- _WHAT IS BEING ASKED_:
Across the records below, how many lines include the string "status"? State the number and nothing more.

- _DATA SHOWN_:

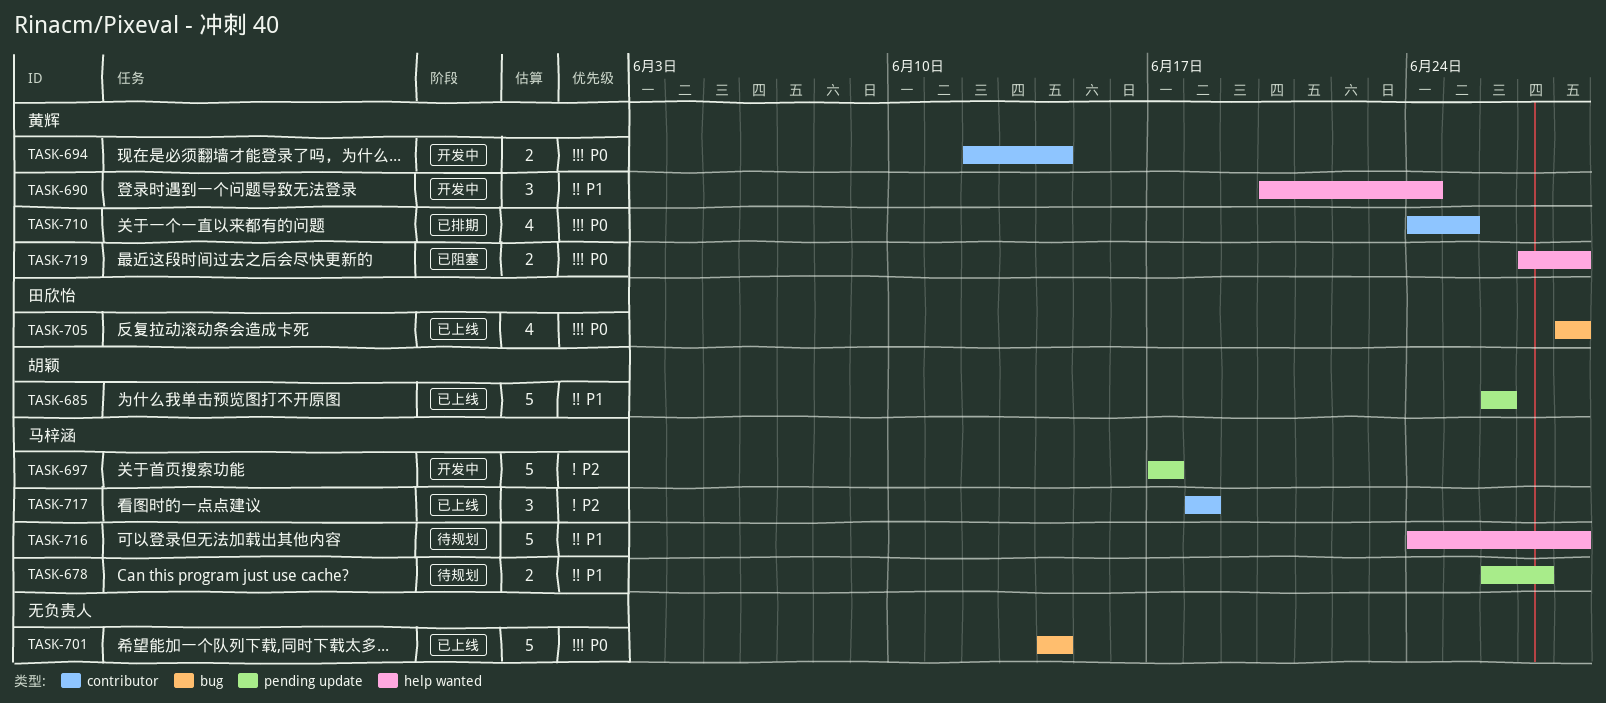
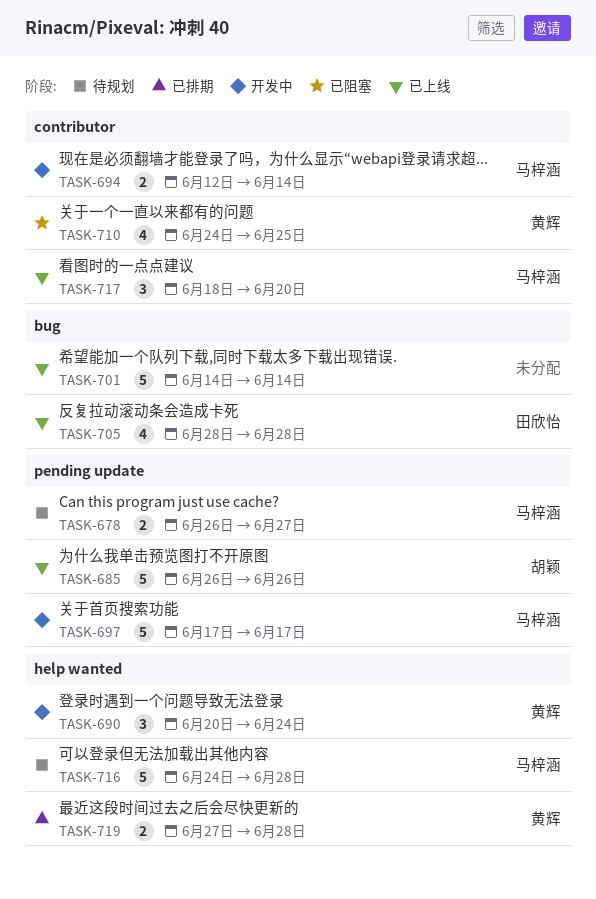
TASK-694, owner: 黄辉 -> 马梓涵
TASK-710, status: 已排期 -> 已阻塞
TASK-717, due: Jun 18 -> Jun 20
TASK-719, status: 已阻塞 -> 已排期

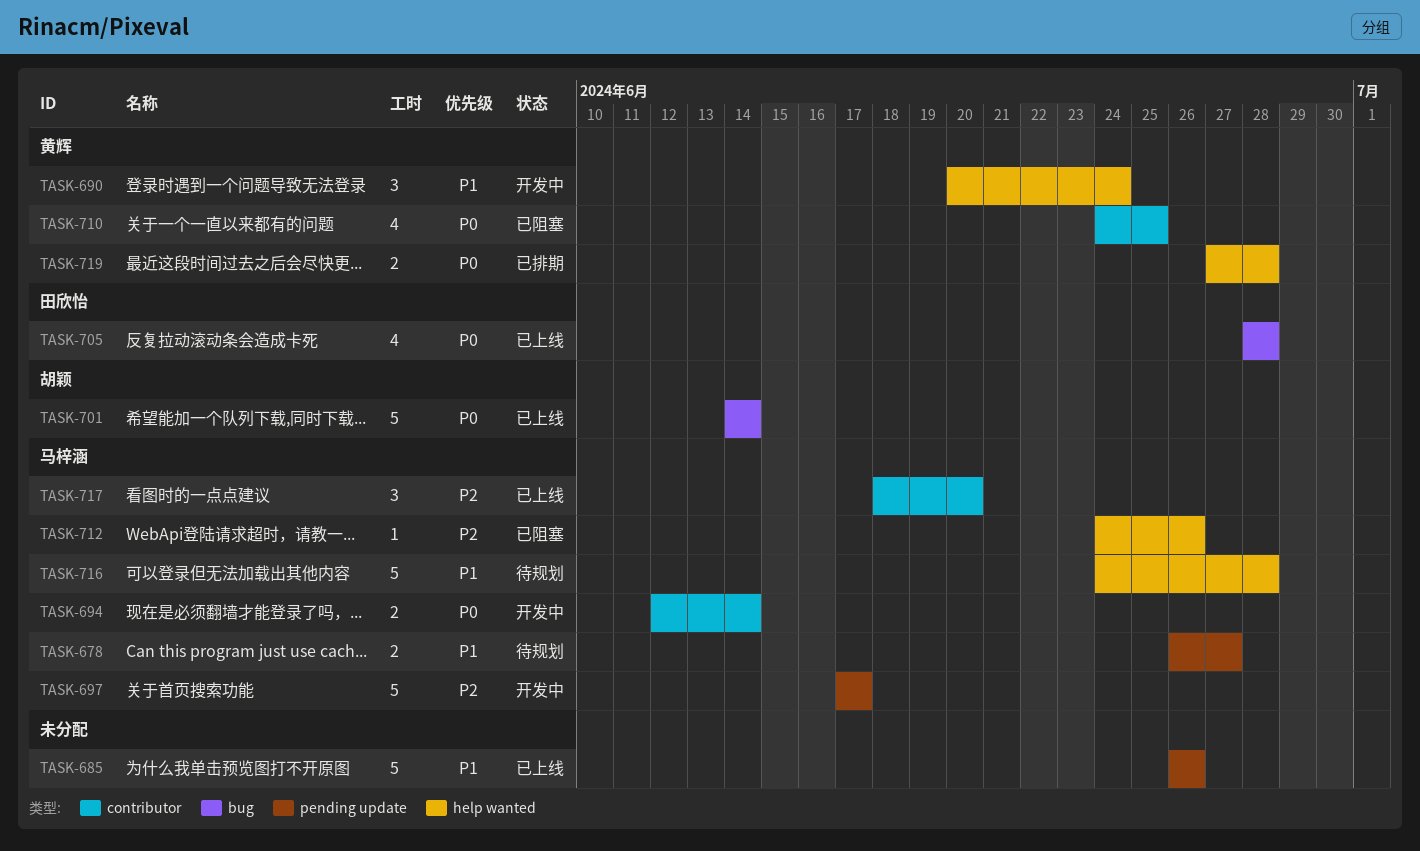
TASK-685, owner: 胡颖 -> none
TASK-701, owner: none -> 胡颖
TASK-712: none -> present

- _WRITTEN RESPONSE_:
2